J.Y. Zhuang

Spatial Variability of Soil Erodibility (K Factor) at a Catchment Scale in Nanjing, China

We conducted a study to examine the spatial variability and vertical characteristics of soil erodibility (the K factor) and its relationship to vegetation types, based on a case of study on Dengxia catchment, Jiangsu Province, China. Using traditional statistical and geostatistical methods, the K factor was calculated by the EPIC model. The results showed the following: (1) the K value on the studied area was highly spatially variable, with a range from 0.15 to 0.50, a mean of 0.13, and a coefficient of variance of 22.11%; (2) the overall spatial distribution of the K values presented a clear belt shape and was higher in the northwest than in the southeast, with several high K-value centers clustered in the central and southern parts of the region. The results showed that the K factor of the areas covered by forest, mainly in the northern part, was greater than that of farmland and human residential areas in the central and southern part of the region. (3) The vertical (soil depth) variability of the K value by vegetation type followed the order K(0–20 cm) tea garden land > farmland > grassland > broadleaf forestland > bamboo shrub land > coniferous forestland > bamboo forestland.

TO-DO LIST –
- a) Answer from the soil erodibility abstract:
(i) Which model was used to calculate the K factor?
(ii) In which province is the Dengxia catchment located?
(iii) What coefficient of variance is reported for the K value?
- b) List each land or vegetation type in the soil erodibility abstract's ranking of K values at 0–20 cm, in the order given there.
- c) Continue the soil erodibility abstract from its last sentence.
The listing that comes next is taken from a separate source.

DATA –
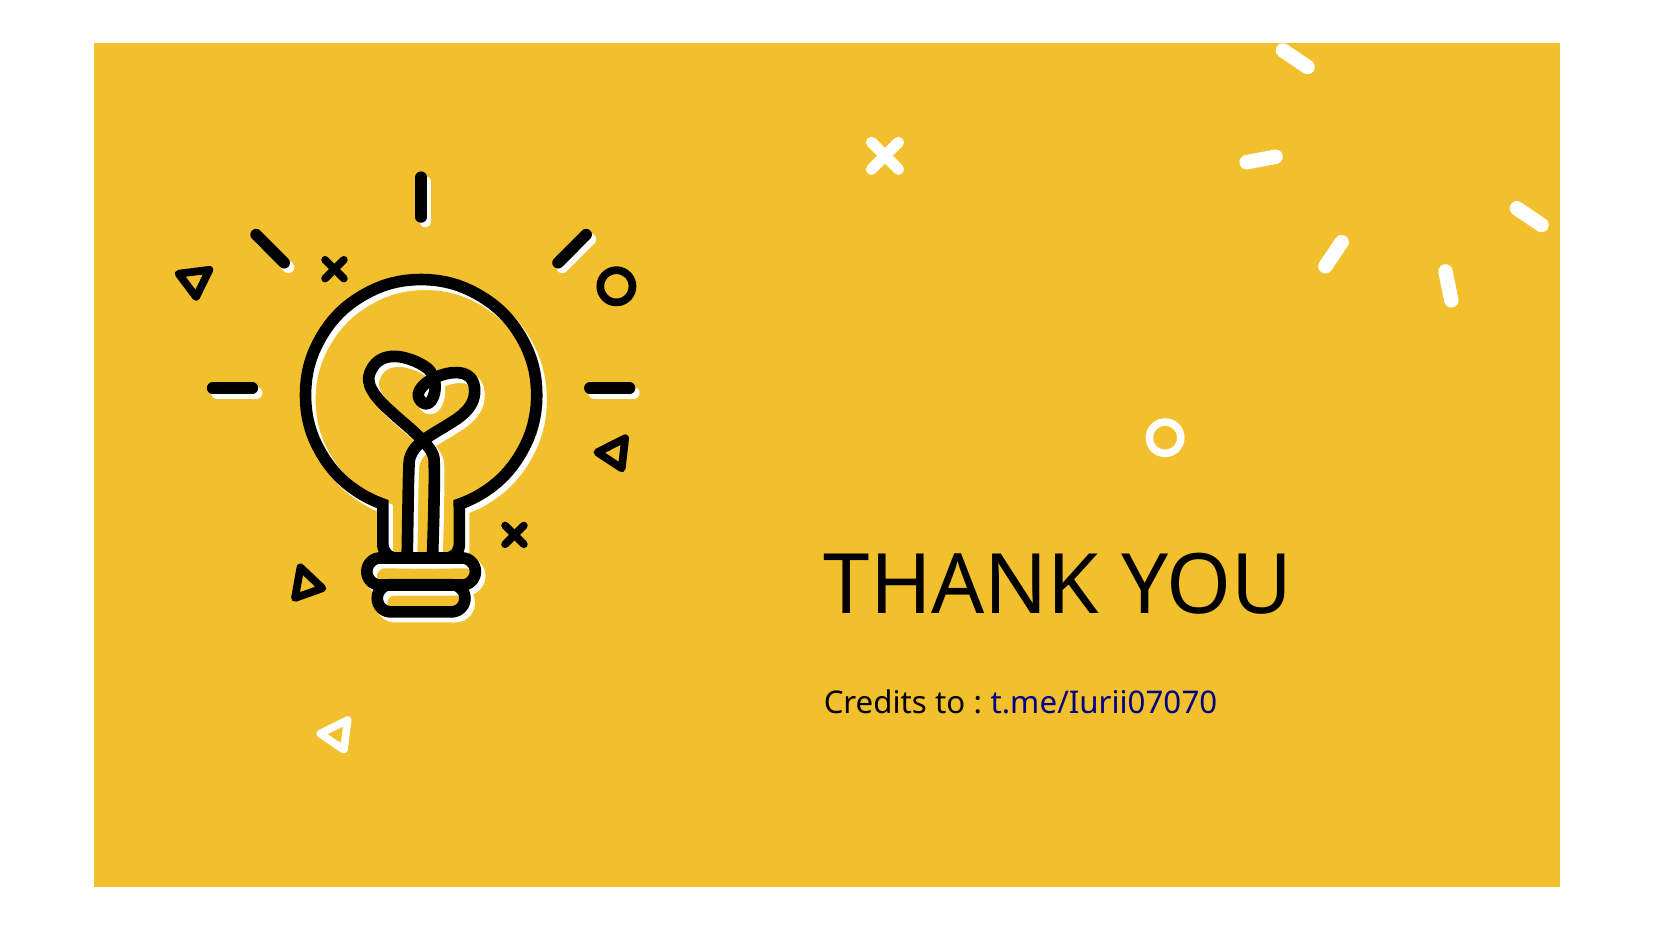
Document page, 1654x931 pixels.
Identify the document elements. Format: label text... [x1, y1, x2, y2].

title THANK YOU [823, 524, 1544, 638]
title Credits to : t.me/Iurii07070 [823, 626, 1399, 735]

EXPECTED RESPONSES –
- a)
(i) The EPIC model.
(ii) Jiangsu Province.
(iii) 22.11%.

- b) tea garden land, farmland, grassland, broadleaf forestland, bamboo shrub land, coniferous forestland, bamboo forestland

- c)
Ecological and Environmental Characteristics in the Hilly Region of Middle and Lower Yangtze River

The Yangtze River is one of the most important rivers in the world. Its middle and lower reaches lie in the subtropical monsoon area of east Asia, which has a warm and moist climate with clear distinction between the four seasons. The vegetation in the middle and lower reaches of Yangtze River takes on conspicuous vertical zoning characteristics. From low to high elevation, the vegetation makes a transition from evergreen broadleaf forest to mixed evergreen broadleaf and deciduous forest. The species diversity of forest plantations in the middle and lower reaches of the Yangtze River has very important status in China. The present problems of soil erosion are based mainly on the following factors: (1) plentiful precipitation provides strong force for water erosion; (2) the inhomogeneities in the temporal and spatial distributions of precipitation result in both frequent flood and drought calamities; (3) simple forest structure and monocultures of trees cause fragility of the forest ecosystem; (4) the sharp increase of population has made the forest destruction more serious and has caused flooding. Because water and soil loss has constrained the development of eastern China, the control of soil loss has been deemed as of primary importance in reforestation.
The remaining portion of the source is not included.